(Dataset entries)
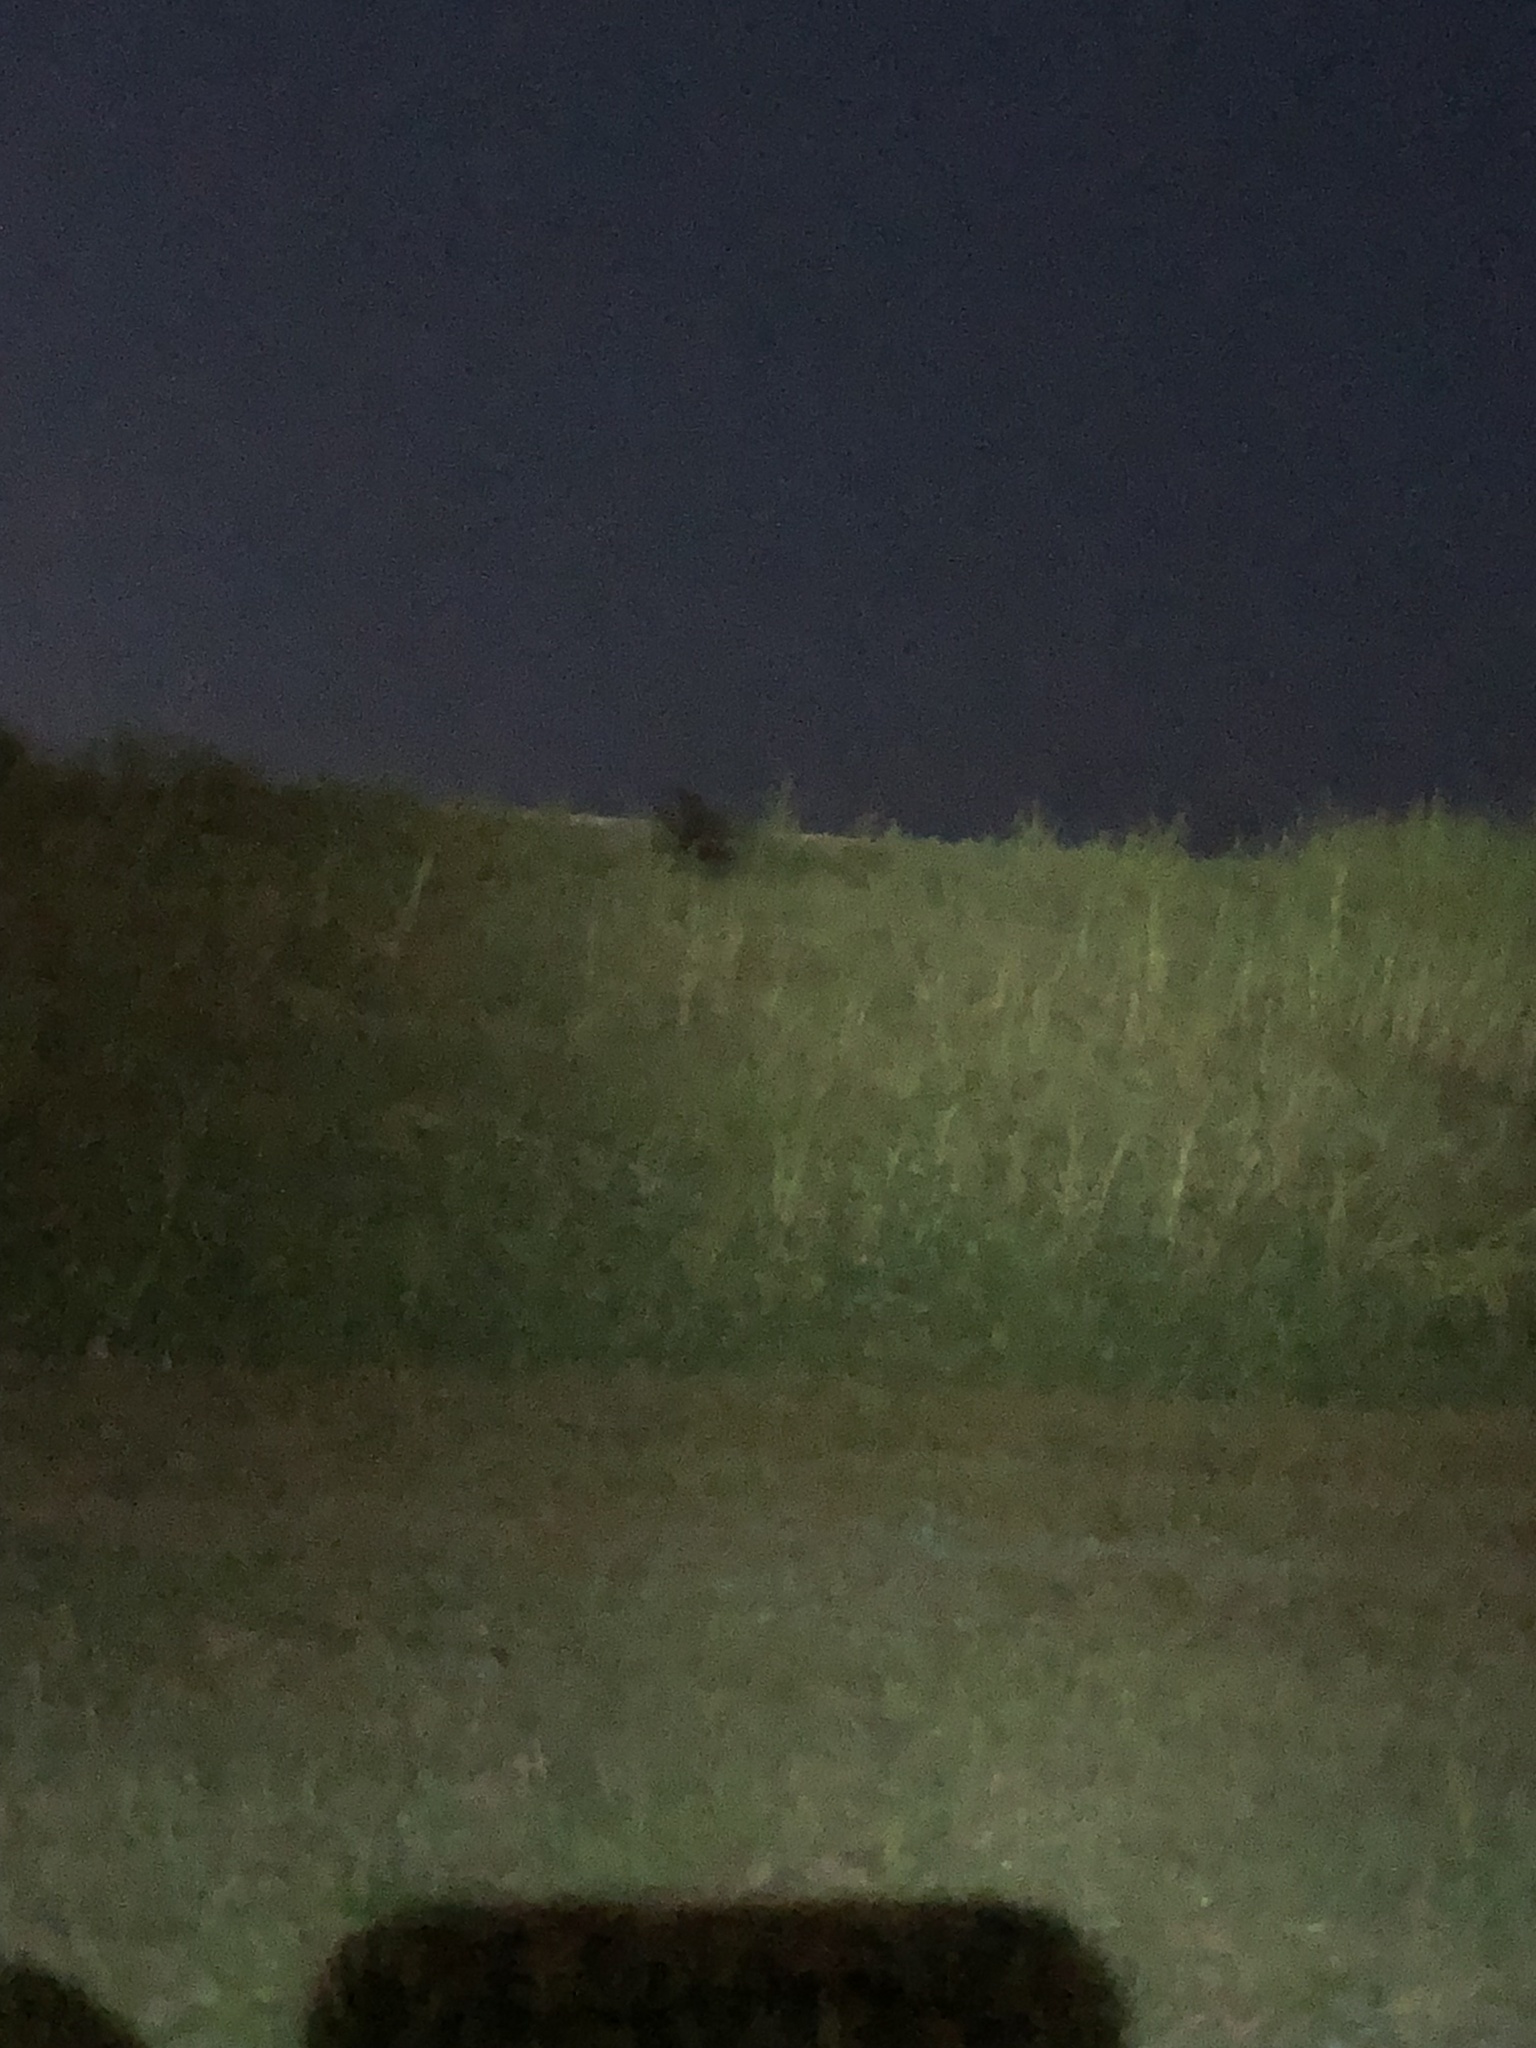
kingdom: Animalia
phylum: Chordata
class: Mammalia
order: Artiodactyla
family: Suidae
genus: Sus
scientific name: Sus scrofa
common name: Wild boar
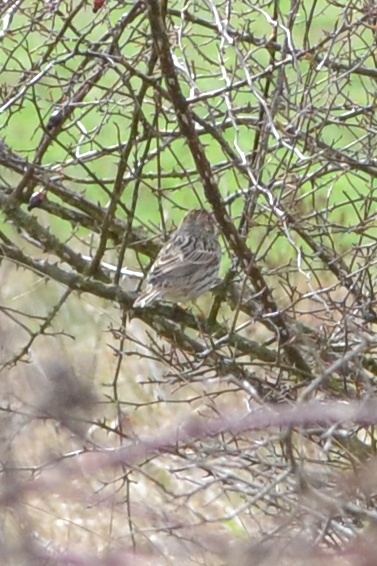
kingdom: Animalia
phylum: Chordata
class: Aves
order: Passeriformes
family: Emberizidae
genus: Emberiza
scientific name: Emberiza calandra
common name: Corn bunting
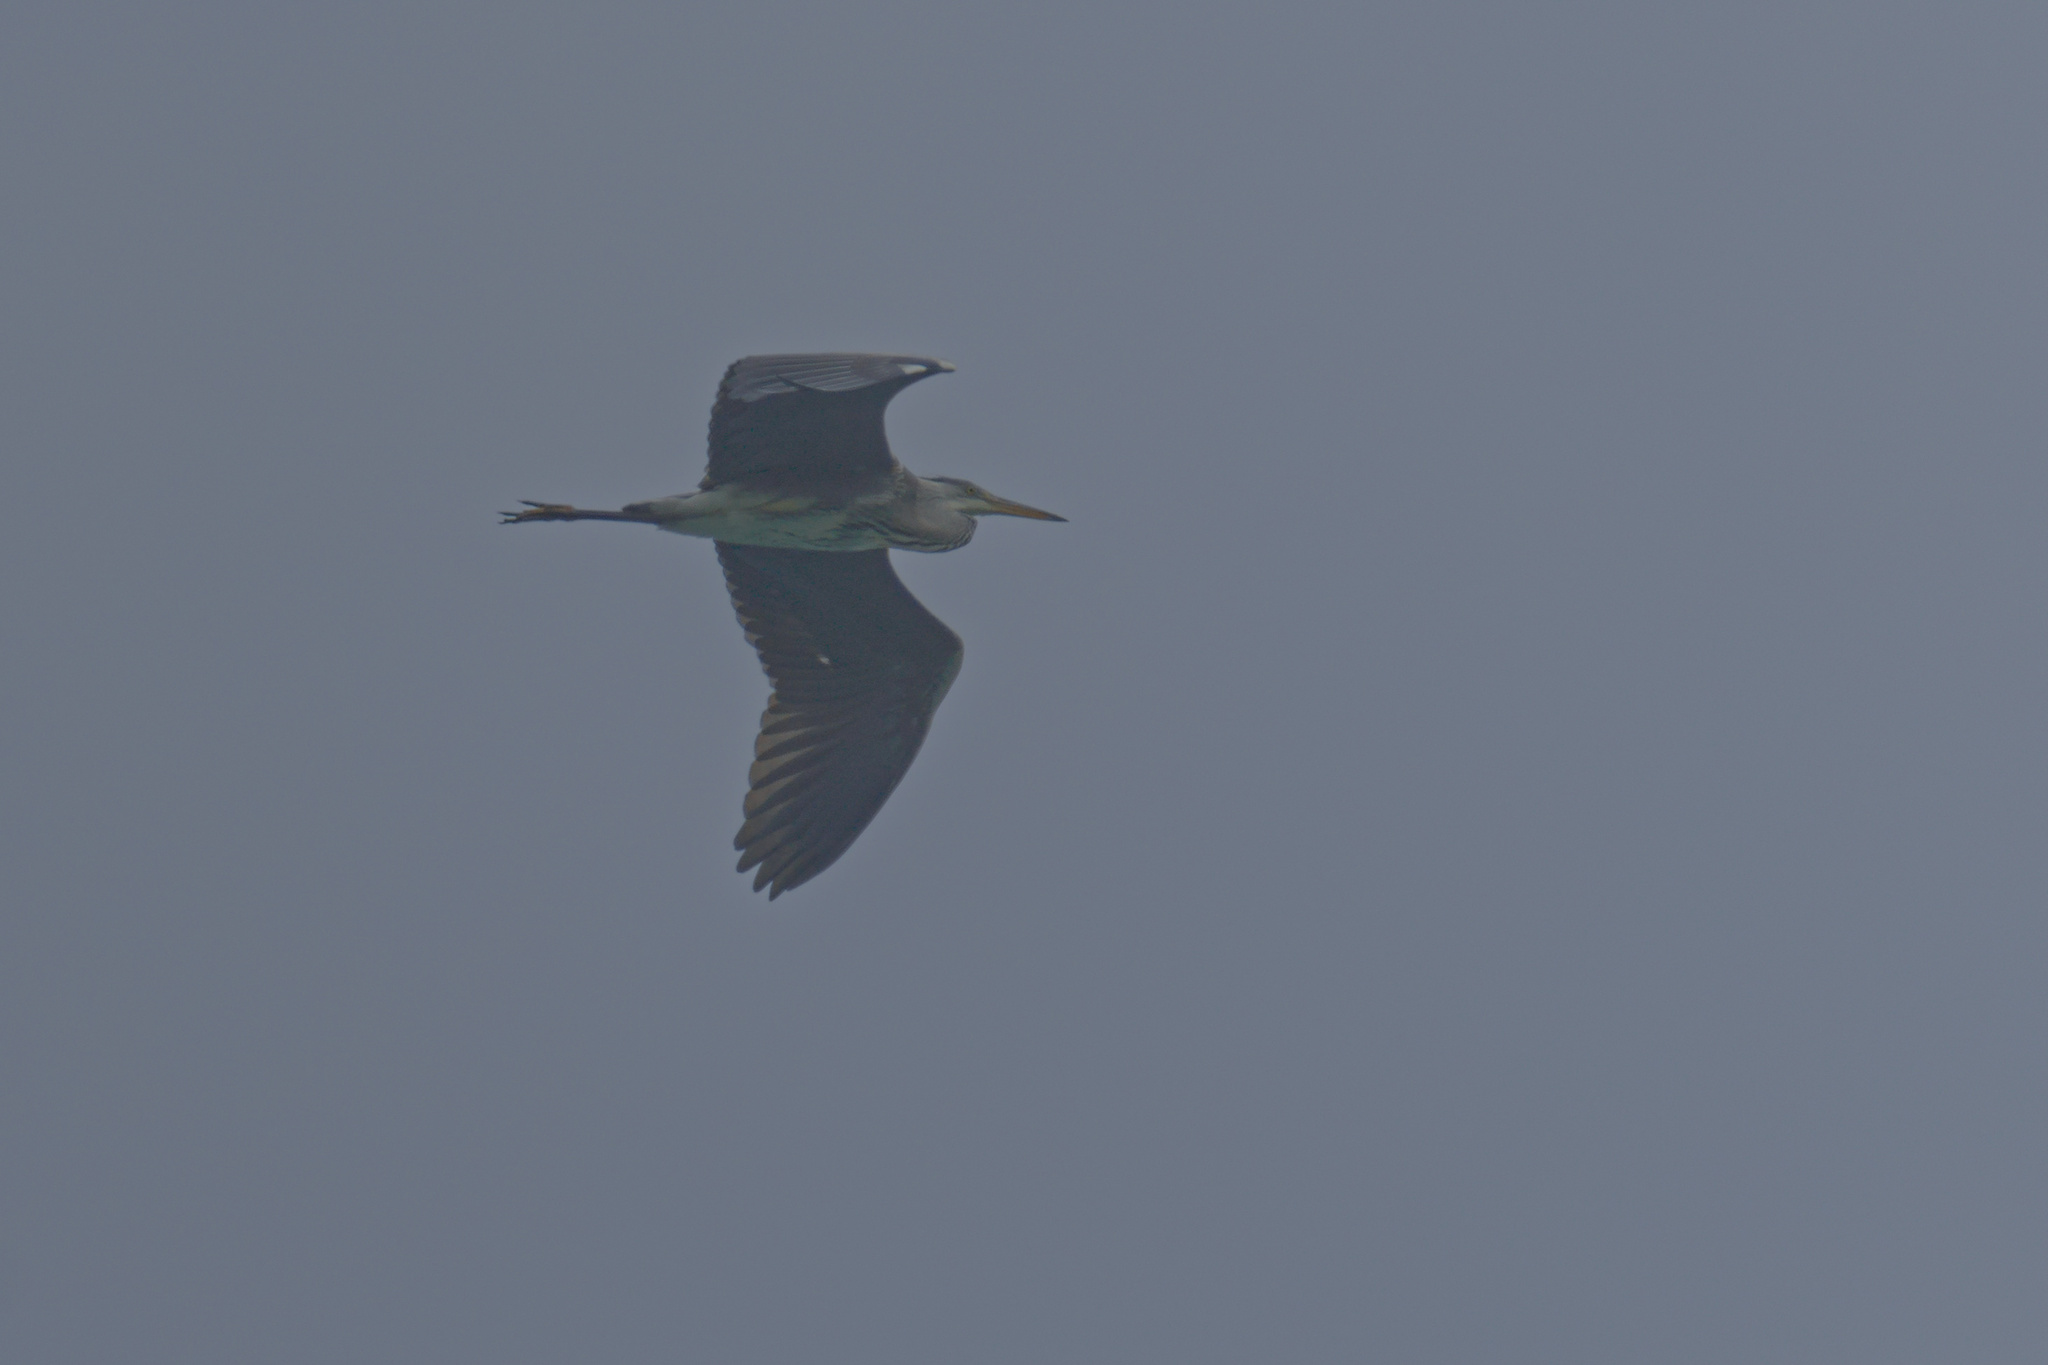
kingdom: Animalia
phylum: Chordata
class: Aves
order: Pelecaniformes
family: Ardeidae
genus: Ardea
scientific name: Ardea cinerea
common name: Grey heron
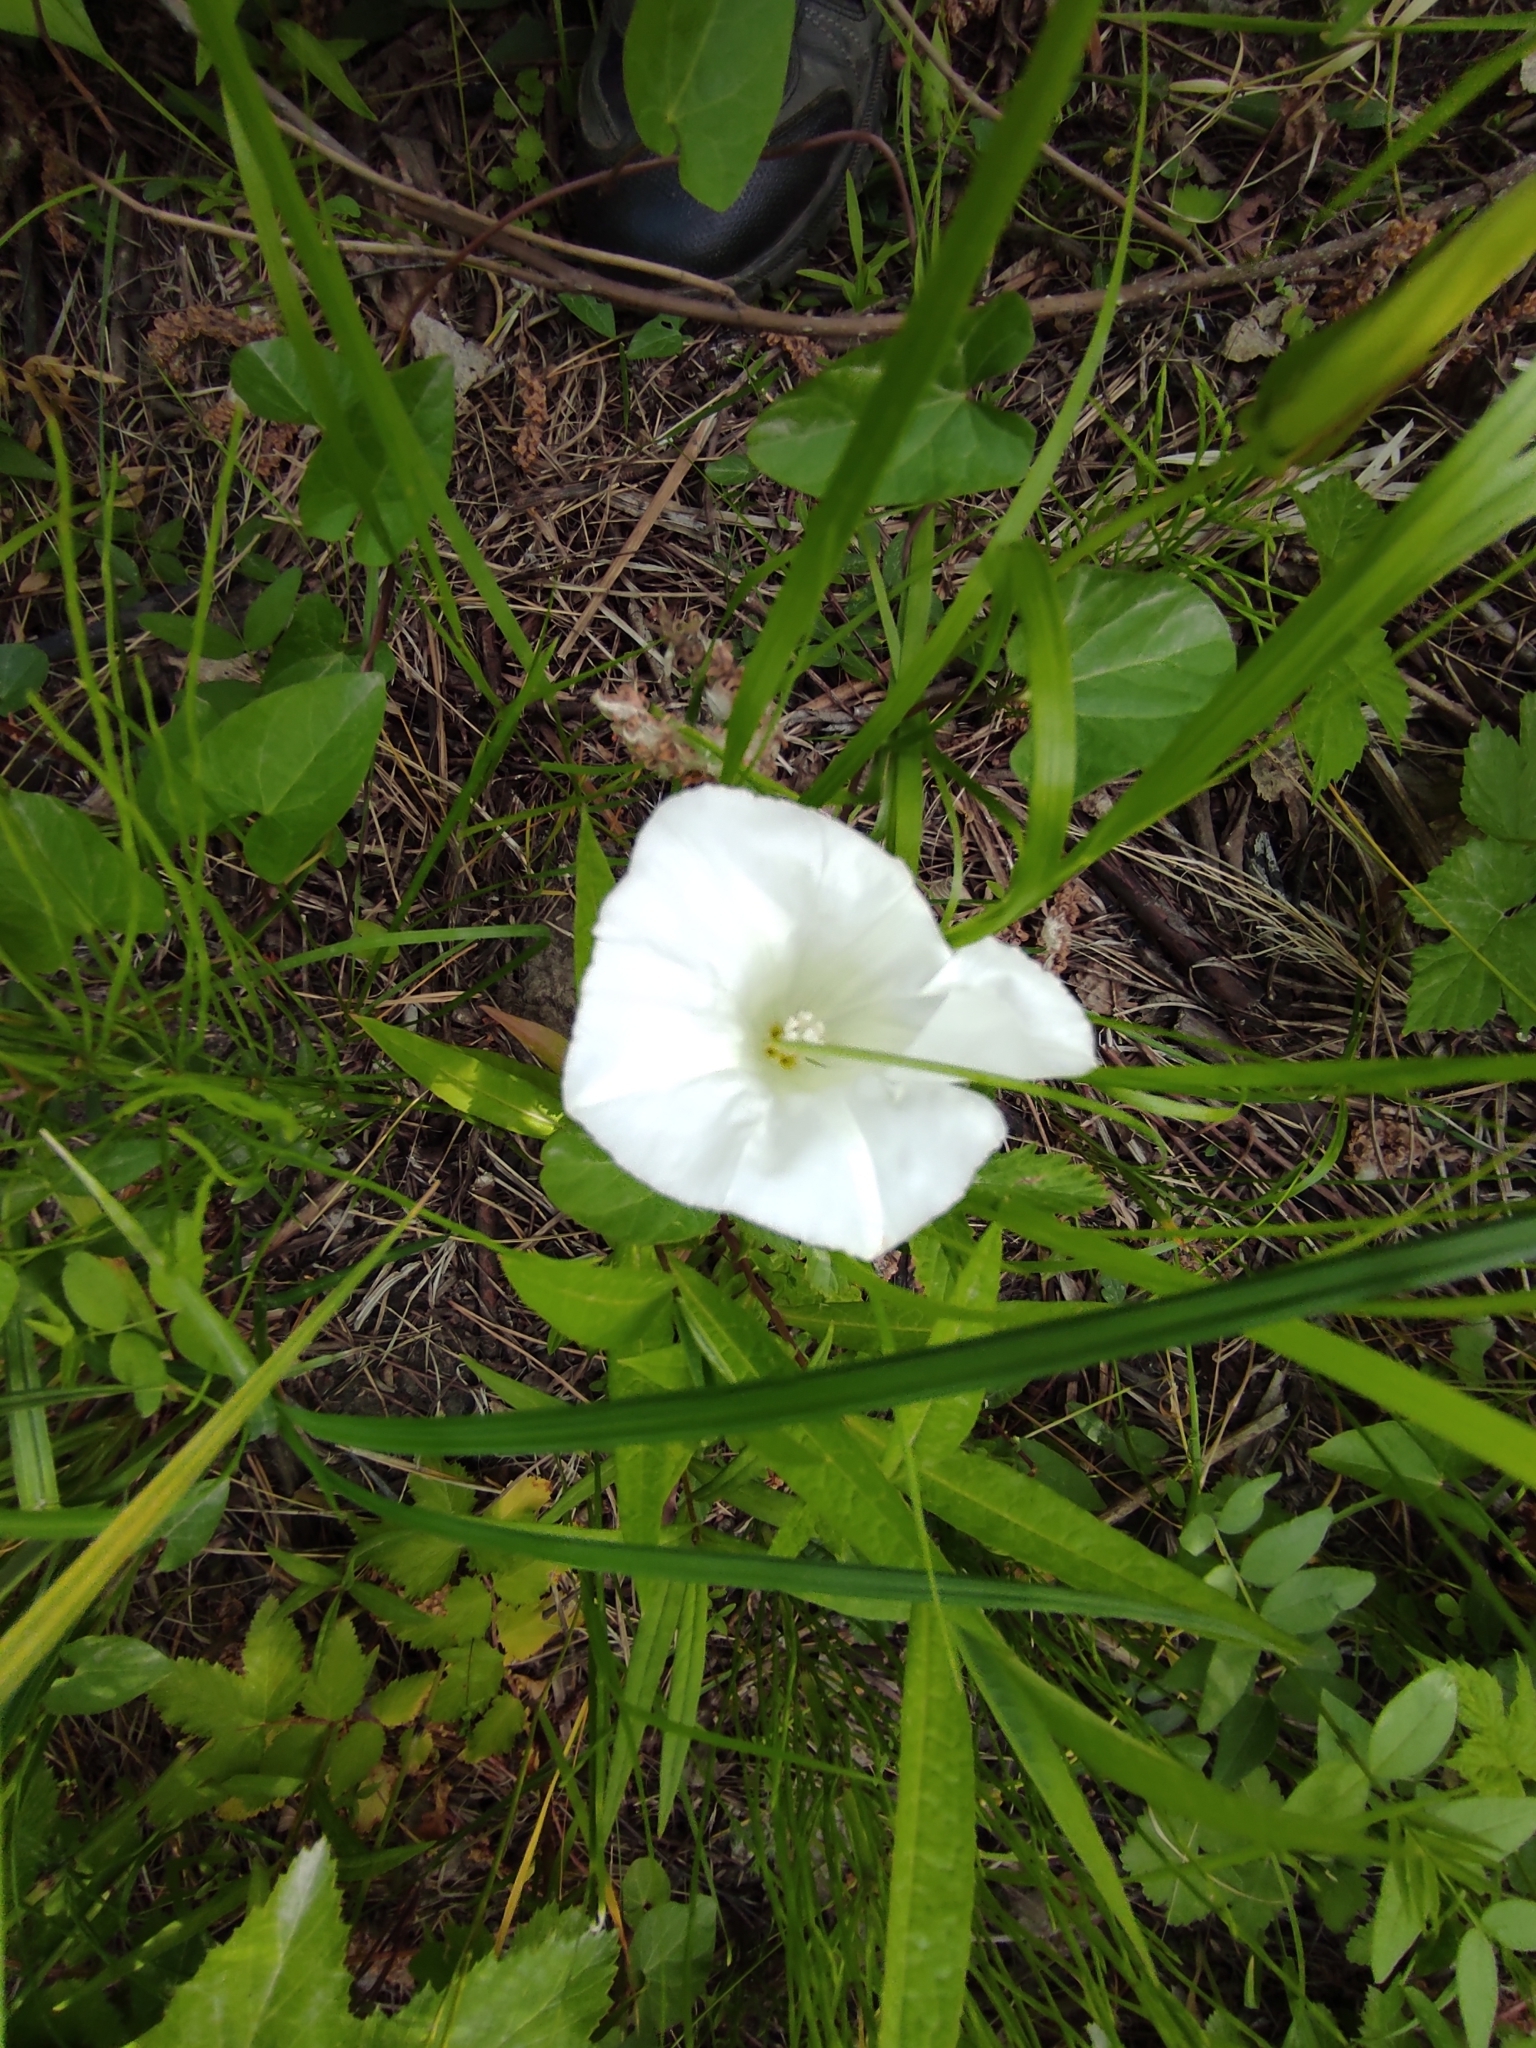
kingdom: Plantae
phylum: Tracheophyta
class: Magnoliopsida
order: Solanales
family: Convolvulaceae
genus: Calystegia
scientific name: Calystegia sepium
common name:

## What you will do
Recast every line of the listing above as a JSON list of strings, one string per line, with blank lines left out. Leave the pictures out of your answer.

## Solution for this exercise
[
  "kingdom: Animalia",
  "phylum: Chordata",
  "class: Mammalia",
  "order: Artiodactyla",
  "family: Suidae",
  "genus: Sus",
  "scientific name: Sus scrofa",
  "common name: Wild boar",
  "kingdom: Animalia",
  "phylum: Chordata",
  "class: Aves",
  "order: Passeriformes",
  "family: Emberizidae",
  "genus: Emberiza",
  "scientific name: Emberiza calandra",
  "common name: Corn bunting",
  "kingdom: Animalia",
  "phylum: Chordata",
  "class: Aves",
  "order: Pelecaniformes",
  "family: Ardeidae",
  "genus: Ardea",
  "scientific name: Ardea cinerea",
  "common name: Grey heron",
  "kingdom: Plantae",
  "phylum: Tracheophyta",
  "class: Magnoliopsida",
  "order: Solanales",
  "family: Convolvulaceae",
  "genus: Calystegia",
  "scientific name: Calystegia sepium",
  "common name:"
]